News | March 9, 2010

“The Nose” Comes to New York

News | March 9, 2010

The Nose, which opened Friday March 5 at the Metropolitan Opera, is one of the most delightfully bizarre shows playing in New York right now. The score by Dmitri Shostakovich challenges the listener—not to mention the singers and the orchestra—with unexpected musical quirks that match the opera’s strange story of a man who awakes one morning to find that his nose is missing.

For this production, director William Kentridge brings a heightened visual sensibility to the sets, lighting, and visual effects. Many of the latter are digital projections that depict in silhouette the various escapades of the mischievous Nose as it cavorts, independent of its human owner, around St. Petersburg in the guise of a State Councilor.

Sound odd? It is. But in the Met’s production, all these peculiar components gel into a surprisingly coherent whole, resulting in a rarity: an opera that is both high art and joyous entertainment.

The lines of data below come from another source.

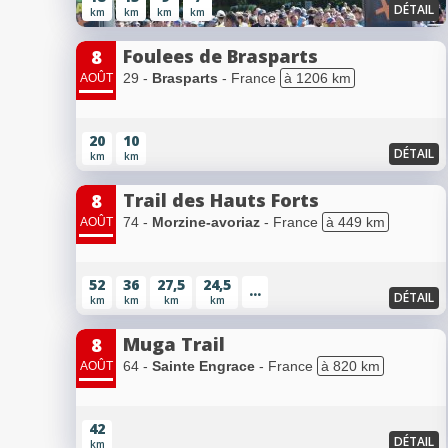
DÉTAIL
km
km
km
km
Foulees de Brasparts
8
29 -
Brasparts
- France
à 1206 km
AOÛT
20
10
DÉTAIL
km
km
Trail des Hauts Forts
8
74 -
Morzine-avoriaz
- France
à 449 km
AOÛT
52
36
27,5
24,5
...
DÉTAIL
km
km
km
km
Muga Trail
8
64 -
Sainte Engrace
- France
à 820 km
AOÛT
42
DÉTAIL
km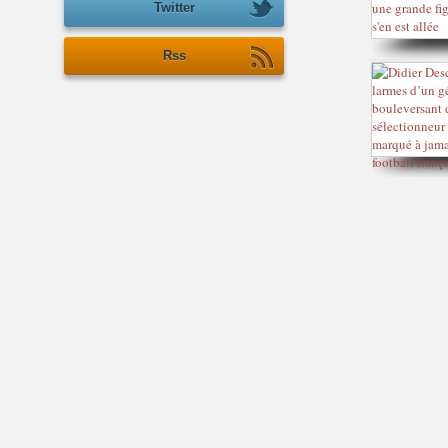
Twitter
Rss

The enormous cast is led by Brazilian baritone Paolo Szot, who makes his Met debut after winning a Tony in 2008 for his role in South Pacific, also at Lincoln Center. Szot gives a solid performance that emphasizes the humor in his character’s unfortunate plight. The show demands much from all the singers, particularly those who play multiple roles. Bass-baritone Philip Horst, who convincingly portrays four different characters over the course of a brief hour and forty-five minutes, comments, “One has to jump into a scene running and nail the tight musical ensemble and staging without throwing other people off—which is saying a lot because this music is very difficult.”

Describing Shostakovich’s music as difficult is almost an understatement, given its extreme complexity. Horst explains, “So often, even when you get the music right, it sounds wrong due to the angular and seemingly random vocal and melodic lines, the compound meter, the orchestration full of effects, and the contrary musical ideas.” Still, when it’s innovatively directed, seamlessly conducted, and skillfully sung, The Nose is an amalgamation of impossibilities that fuse into a tangibly exciting piece— in its musicality and theatricality alike. One might not fully understand it, but it can still be fully enjoyed.